While LeBron James ended the NBA's juiciest on-court free agency drama last month, the league's most valuable apparel free-agent is still on the market. But Kevin Durant is set to receive a deal larger than the one James signed with the Cavaliers.

Darren Rovell of ESPN reports that Under Armour has offered Durant a contract worth between $265 million and $285 million for 10 years. That's between $26.5 million and $28.5 million a year, or nearly 10 percent of Under Armour's annual marketing budget.

Durant has been loyal to Nike throughout his career. When he was a rookie, Adidas offered him $20 million more, but he still signed with the Swoosh. Now Under Armour is courting Durant diligently, and it has a lot to offer.
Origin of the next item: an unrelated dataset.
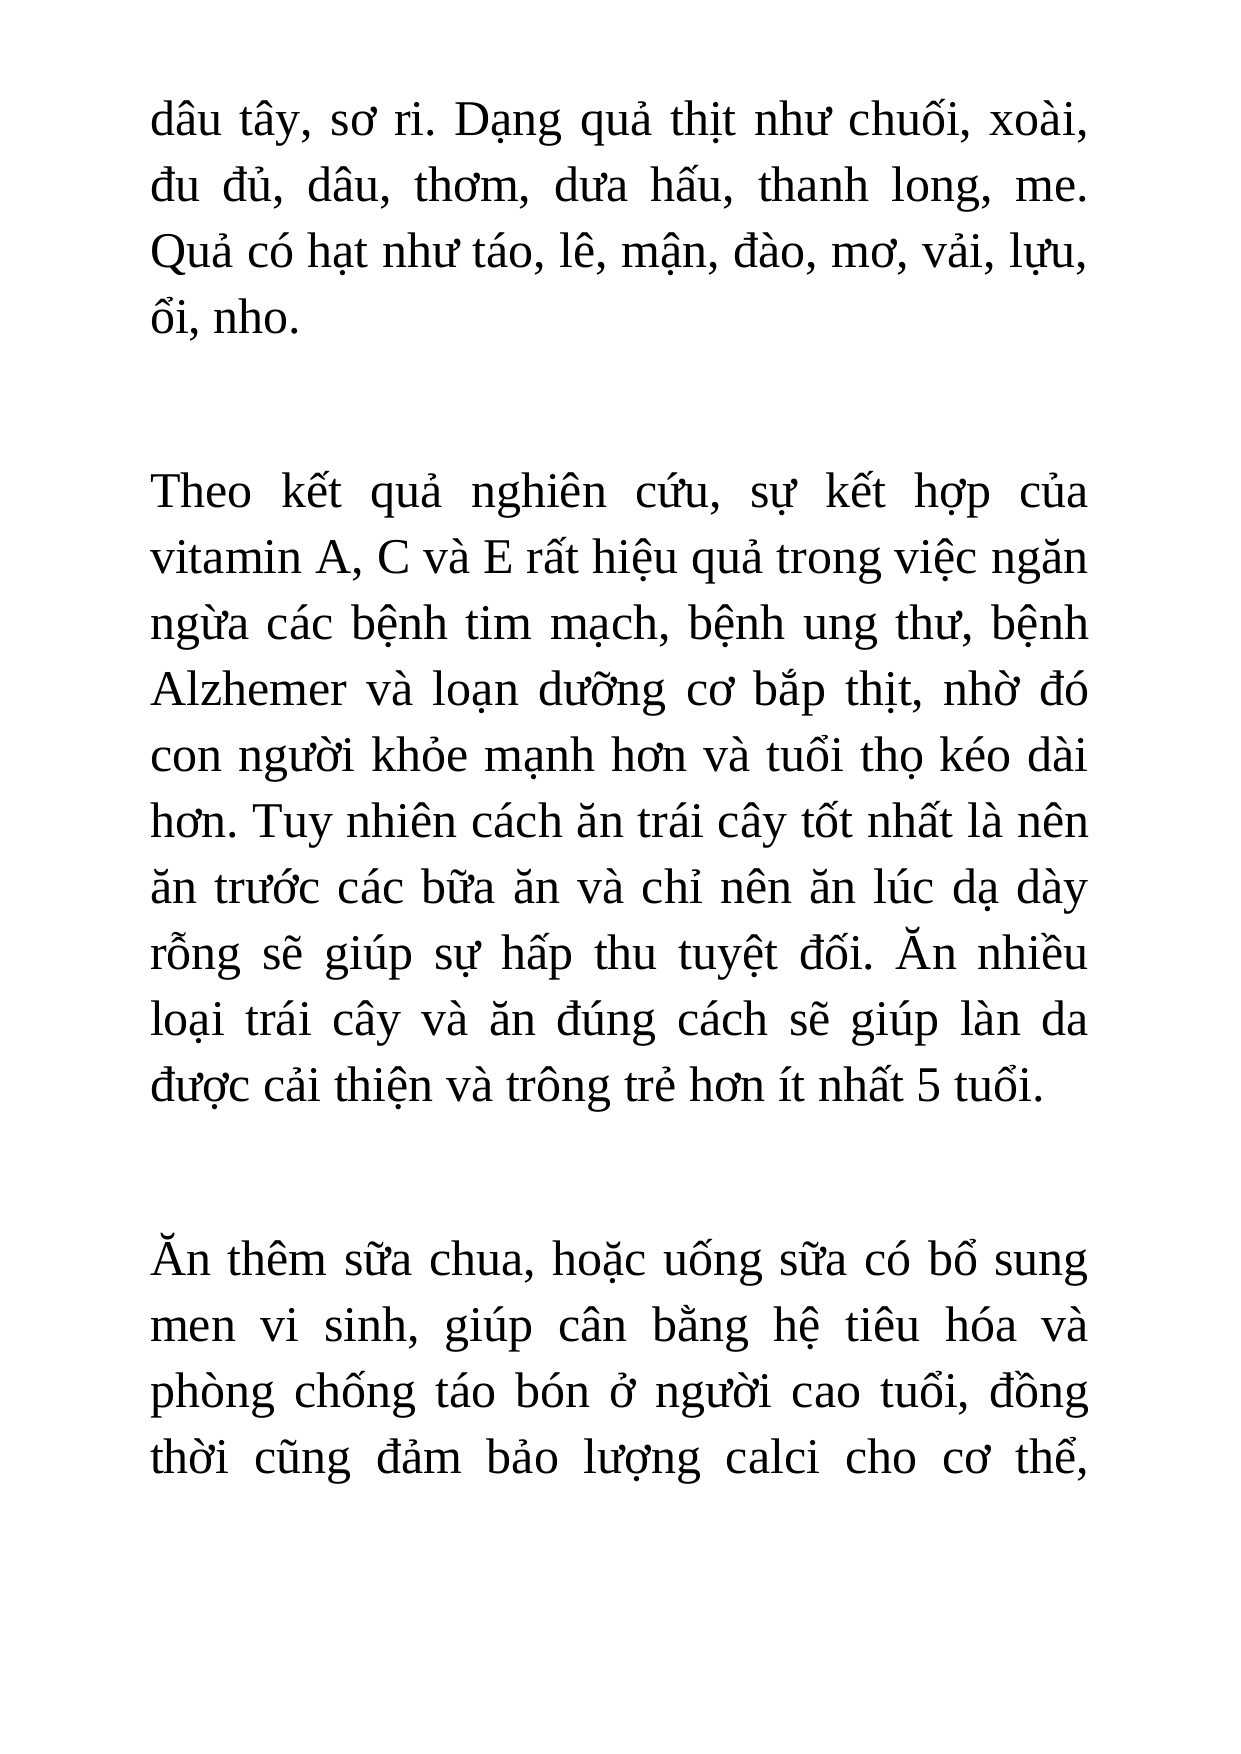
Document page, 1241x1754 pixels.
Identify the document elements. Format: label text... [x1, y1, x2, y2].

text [150, 1229, 1090, 1484]
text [150, 89, 1090, 344]
text Theo kết quả nghiên cứu, sự kết hợp của vitamin A, C và E rất hiệu quả trong việc ngăn ngừa các bệnh tim mạch, bệnh ung thư, bệnh Alzhemer và loạn dưỡng cơ bắp thịt, nhờ đó con người khỏe mạnh hơn và tuổi thọ kéo dài hơn. Tuy nhiên cách ăn trái cây tốt nhất là nên ăn trước các bữa ăn và chỉ nên ăn lúc dạ dày rỗng sẽ giúp sự hấp thu tuyệt đối. Ăn nhiều loại trái cây và ăn đúng cách sẽ giúp làn da được cải thiện và trông trẻ hơn ít nhất 5 tuổi. [150, 461, 1090, 1112]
Headquartered in Baltimore, 36 miles away from where Durant grew up, Under Armour has an enormous presence in the Charm City. The company used the local ties as a selling point in a meeting on Aug. 13, which Rovell reports was only supposed to last a few hours but ended up taking the entire day. Under Armour also sold Durant on stock options as well as the prospect of a brand new community center with his mother's name.
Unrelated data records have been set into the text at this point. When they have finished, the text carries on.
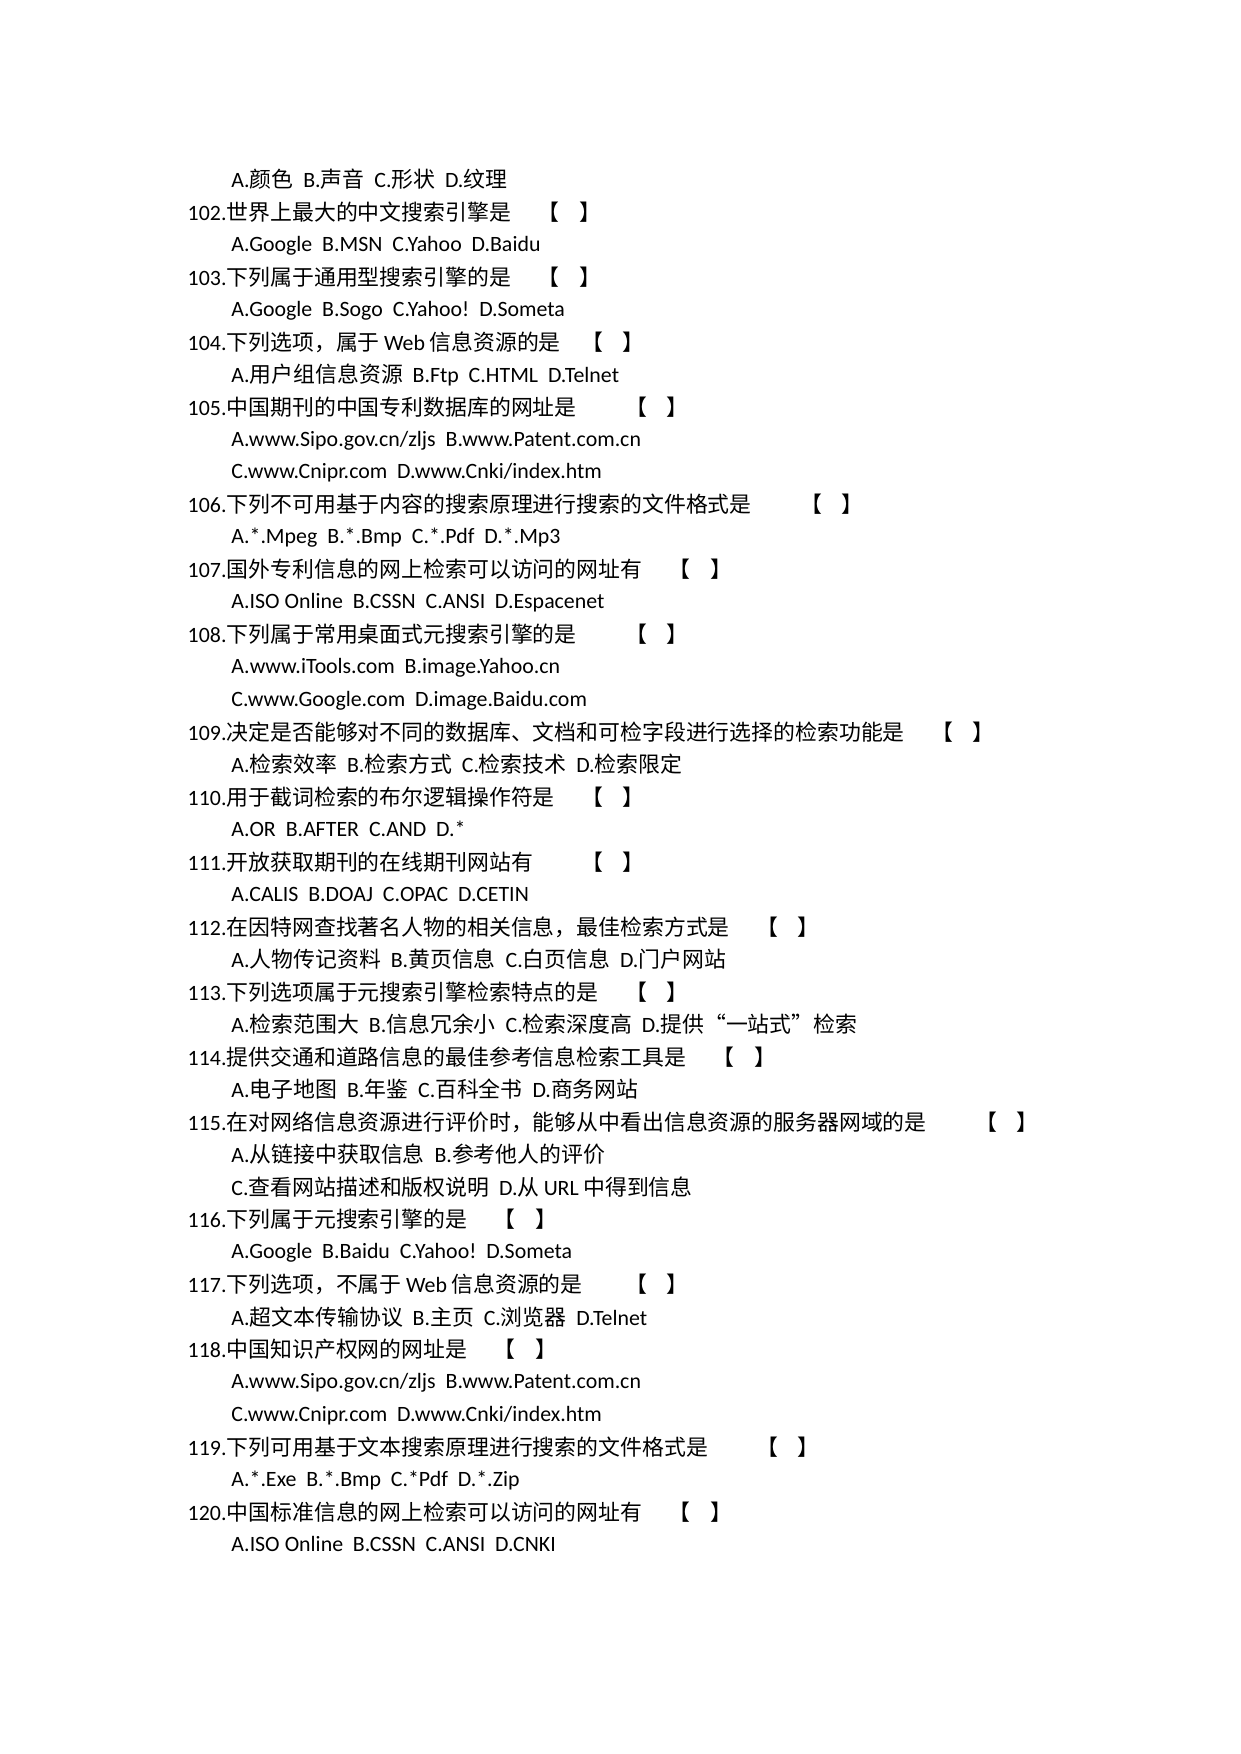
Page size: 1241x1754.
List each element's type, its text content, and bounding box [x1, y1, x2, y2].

list 国外专利信息的网上检索可以访问的网址有 【 】 [187, 552, 1053, 584]
list 世界上最大的中文搜索引擎是 【 】 [187, 194, 1053, 227]
list A.人物传记资料 B.黄页信息 C.白页信息 D.门户网站 [187, 942, 1053, 974]
list 下列属于通用型搜索引擎的是 【 】 [187, 259, 1053, 292]
list 下列选项，不属于Web信息资源的是 【 】 [187, 1267, 1053, 1299]
list 中国标准信息的网上检索可以访问的网址有 【 】 [187, 1494, 1053, 1527]
list 在对网络信息资源进行评价时，能够从中看出信息资源的服务器网域的是 【 】 [187, 1104, 1053, 1137]
list C.www.Cnipr.com D.www.Cnki/index.htm [187, 1397, 1053, 1429]
list A.Google B.Baidu C.Yahoo! D.Someta [187, 1234, 1053, 1267]
list A.超文本传输协议 B.主页 C.浏览器 D.Telnet [187, 1299, 1053, 1332]
list C.查看网站描述和版权说明 D.从URL中得到信息 [187, 1169, 1053, 1202]
list C.www.Google.com D.image.Baidu.com [187, 682, 1053, 714]
list 从链接中获取信息 B.参考他人的评价 [187, 1137, 1053, 1169]
list A.用户组信息资源 B.Ftp C.HTML D.Telnet [187, 357, 1053, 389]
list A.OR B.AFTER C.AND D.* [187, 812, 1053, 844]
list 下列属于常用桌面式元搜索引擎的是 【 】 [187, 617, 1053, 649]
list A.*.Mpeg B.*.Bmp C.*.Pdf D.*.Mp3 [187, 519, 1053, 552]
list A.颜色 B.声音 C.形状 D.纹理 [187, 162, 1053, 194]
list 下列选项，属于Web信息资源的是 【 】 [187, 324, 1053, 357]
list A.检索范围大 B.信息冗余小 C.检索深度高 D.提供“一站式”检索 [187, 1007, 1053, 1039]
list 开放获取期刊的在线期刊网站有 【 】 [187, 844, 1053, 877]
list A.Google B.MSN C.Yahoo D.Baidu [187, 227, 1053, 259]
list 在因特网查找著名人物的相关信息，最佳检索方式是 【 】 [187, 909, 1053, 942]
list A.Google B.Sogo C.Yahoo! D.Someta [187, 292, 1053, 324]
list 决定是否能够对不同的数据库、文档和可检字段进行选择的检索功能是 【 】 [187, 714, 1053, 747]
list 下列属于元搜索引擎的是 【 】 [187, 1202, 1053, 1234]
list 下列可用基于文本搜索原理进行搜索的文件格式是 【 】 [187, 1429, 1053, 1462]
list 下列不可用基于内容的搜索原理进行搜索的文件格式是 【 】 [187, 487, 1053, 519]
list A.*.Exe B.*.Bmp C.*Pdf D.*.Zip [187, 1462, 1053, 1494]
list C.www.Cnipr.com D.www.Cnki/index.htm [187, 454, 1053, 487]
list A.www.Sipo.gov.cn/zljs B.www.Patent.com.cn [187, 422, 1053, 454]
list 用于截词检索的布尔逻辑操作符是 【 】 [187, 779, 1053, 812]
list 中国知识产权网的网址是 【 】 [187, 1332, 1053, 1364]
list A.检索效率 B.检索方式 C.检索技术 D.检索限定 [187, 747, 1053, 779]
list 下列选项属于元搜索引擎检索特点的是 【 】 [187, 974, 1053, 1007]
list A.电子地图 B.年鉴 C.百科全书 D.商务网站 [187, 1072, 1053, 1104]
list www.iTools.com B.image.Yahoo.cn [187, 649, 1053, 682]
list 提供交通和道路信息的最佳参考信息检索工具是 【 】 [187, 1039, 1053, 1072]
list A.ISO Online B.CSSN C.ANSI D.Espacenet [187, 584, 1053, 617]
list ISO Online B.CSSN C.ANSI D.CNKI [187, 1527, 1053, 1559]
list A.www.Sipo.gov.cn/zljs B.www.Patent.com.cn [187, 1364, 1053, 1397]
list 中国期刊的中国专利数据库的网址是 【 】 [187, 389, 1053, 422]
list A.CALIS B.DOAJ C.OPAC D.CETIN [187, 877, 1053, 909]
Other than James and Kobe Bryant, Durant was the most marketable star in Nike's stable. A no-frills superstar coming off of his first MVP award, Durant is only 25 and seemingly entering the prime of his career. Nike's "KD" line of shoes, socks, backpacks and other apparel ballooned to $175 million at retail the past season.

As part of its contract with Durant, Nike has the option to match Under Armour's offer, in which case Durant would be legally obligated to sign with Nike.
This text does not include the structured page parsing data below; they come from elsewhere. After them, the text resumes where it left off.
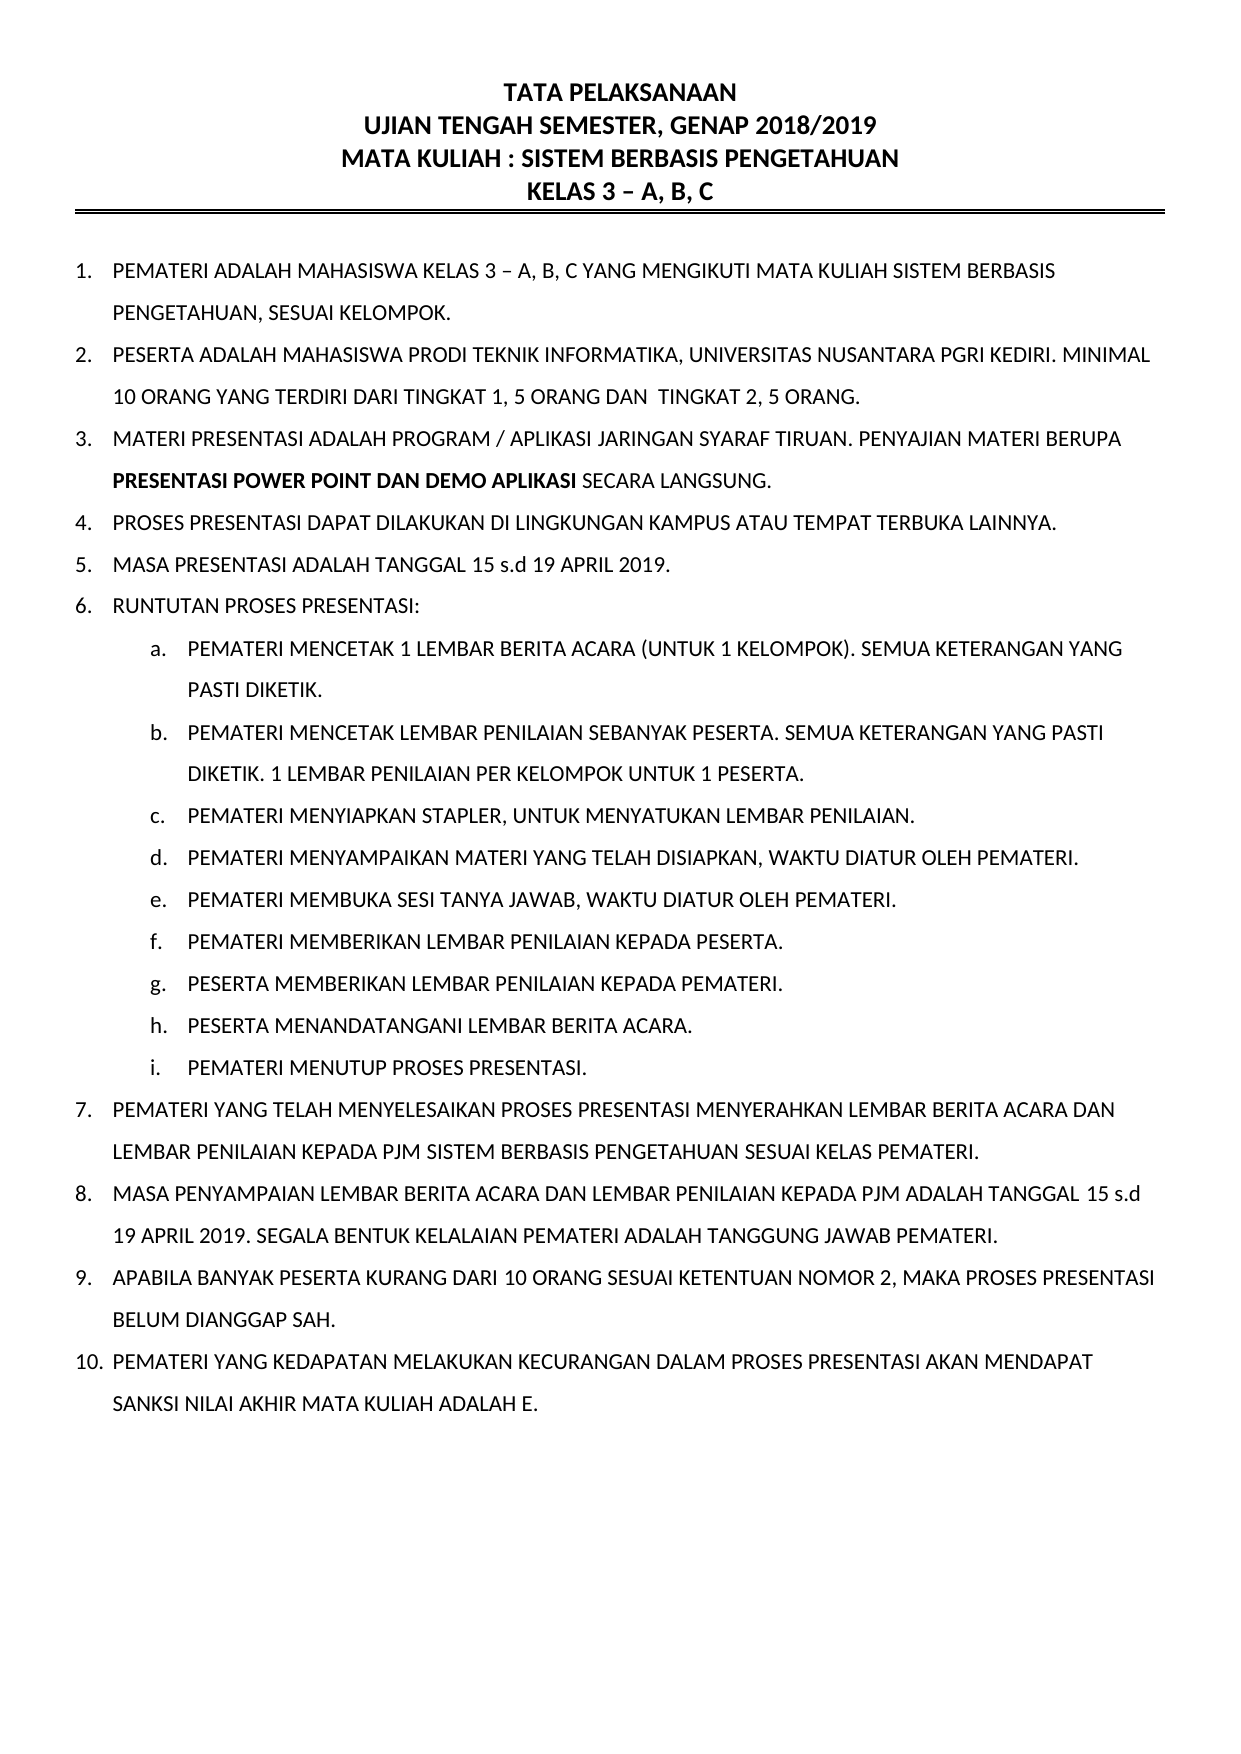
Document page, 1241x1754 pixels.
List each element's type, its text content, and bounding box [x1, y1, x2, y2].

list PEMATERI YANG KEDAPATAN MELAKUKAN KECURANGAN DALAM PROSES PRESENTASI AKAN MENDAPAT SANKSI NILAI AKHIR MATA KULIAH ADALAH E. [75, 1347, 1165, 1417]
list MASA PENYAMPAIAN LEMBAR BERITA ACARA DAN LEMBAR PENILAIAN KEPADA PJM ADALAH TANGGAL 15 s.d 19 APRIL 2019. SEGALA BENTUK KELALAIAN PEMATERI ADALAH TANGGUNG JAWAB PEMATERI. [75, 1179, 1165, 1249]
list MASA PRESENTASI ADALAH TANGGAL 15 s.d 19 APRIL 2019. [75, 550, 1165, 578]
list PEMATERI YANG TELAH MENYELESAIKAN PROSES PRESENTASI MENYERAHKAN LEMBAR BERITA ACARA DAN LEMBAR PENILAIAN KEPADA PJM SISTEM BERBASIS PENGETAHUAN SESUAI KELAS PEMATERI. [75, 1095, 1165, 1165]
text KELAS 3 – A, B, C [75, 174, 1165, 209]
list PESERTA ADALAH MAHASISWA PRODI TEKNIK INFORMATIKA, UNIVERSITAS NUSANTARA PGRI KEDIRI. MINIMAL 10 ORANG YANG TERDIRI DARI TINGKAT 1, 5 ORANG DAN TINGKAT 2, 5 ORANG. [75, 340, 1165, 410]
list PEMATERI ADALAH MAHASISWA KELAS 3 – A, B, C YANG MENGIKUTI MATA KULIAH SISTEM BERBASIS PENGETAHUAN, SESUAI KELOMPOK. [75, 256, 1165, 326]
list PEMATERI MEMBERIKAN LEMBAR PENILAIAN KEPADA PESERTA. [150, 927, 1165, 956]
list PEMATERI MEMBUKA SESI TANYA JAWAB, WAKTU DIATUR OLEH PEMATERI. [150, 886, 1165, 913]
list PEMATERI MENYAMPAIKAN MATERI YANG TELAH DISIAPKAN, WAKTU DIATUR OLEH PEMATERI. [150, 843, 1165, 872]
text UJIAN TENGAH SEMESTER, GENAP 2018/2019 [75, 108, 1165, 141]
list PEMATERI MENYIAPKAN STAPLER, UNTUK MENYATUKAN LEMBAR PENILAIAN. [150, 802, 1165, 829]
list PEMATERI MENUTUP PROSES PRESENTASI. [150, 1053, 1165, 1081]
list PESERTA MENANDATANGANI LEMBAR BERITA ACARA. [150, 1011, 1165, 1039]
list RUNTUTAN PROSES PRESENTASI: [75, 592, 1165, 620]
list PEMATERI MENCETAK 1 LEMBAR BERITA ACARA (UNTUK 1 KELOMPOK). SEMUA KETERANGAN YANG PASTI DIKETIK. [150, 634, 1165, 704]
list PESERTA MEMBERIKAN LEMBAR PENILAIAN KEPADA PEMATERI. [150, 969, 1165, 997]
list APABILA BANYAK PESERTA KURANG DARI 10 ORANG SESUAI KETENTUAN NOMOR 2, MAKA PROSES PRESENTASI BELUM DIANGGAP SAH. [75, 1263, 1165, 1333]
list PEMATERI MENCETAK LEMBAR PENILAIAN SEBANYAK PESERTA. SEMUA KETERANGAN YANG PASTI DIKETIK. 1 LEMBAR PENILAIAN PER KELOMPOK UNTUK 1 PESERTA. [150, 718, 1165, 788]
list MATERI PRESENTASI ADALAH PROGRAM / APLIKASI JARINGAN SYARAF TIRUAN. PENYAJIAN MATERI BERUPA PRESENTASI POWER POINT DAN DEMO APLIKASI SECARA LANGSUNG. [75, 424, 1165, 494]
list PROSES PRESENTASI DAPAT DILAKUKAN DI LINGKUNGAN KAMPUS ATAU TEMPAT TERBUKA LAINNYA. [75, 508, 1165, 536]
text TATA PELAKSANAAN [75, 75, 1165, 108]
text MATA KULIAH : SISTEM BERBASIS PENGETAHUAN [75, 141, 1165, 174]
Nike, of course, cannot compete with Under Armour's location. While Durant still has two years left on his contract with the Thunder, there's already been much talk of a possible return to his hometown Wizards. As Rovell notes, there's been speculation that a potential Durant deal with Under Armour could be tied to a design on signing with Washington.

"Should Nike pass and Under Armour win the battle for Durant, one has to wonder how much of a role Under Armour will play in Durant's decision where to play next. After all, in money alone, Durant would be more an employee of Under Armour than he is of the Thunder."

"Durant is due $41.2 million over his next two seasons with the team; his Under Armour deal would pay him at least $10 million more over that period."

Durant is coming off of one of the finest statistical seasons of his career, averaging career highs in points (32) and assists (5.5). During the season he broke Michael Jordan's record for the most consecutive games scoring at least 25 points (Durant hit 41).

He participated in the USA Basketball camp in Las Vegas and was set to join the team for the FIBA World Cup but pulled out due to mental and physical exhaustion. While that very well may the case, some have speculated that his decision may have been influenced by his interest in Under Armour. USA Basketball is heavily sponsored by Nike.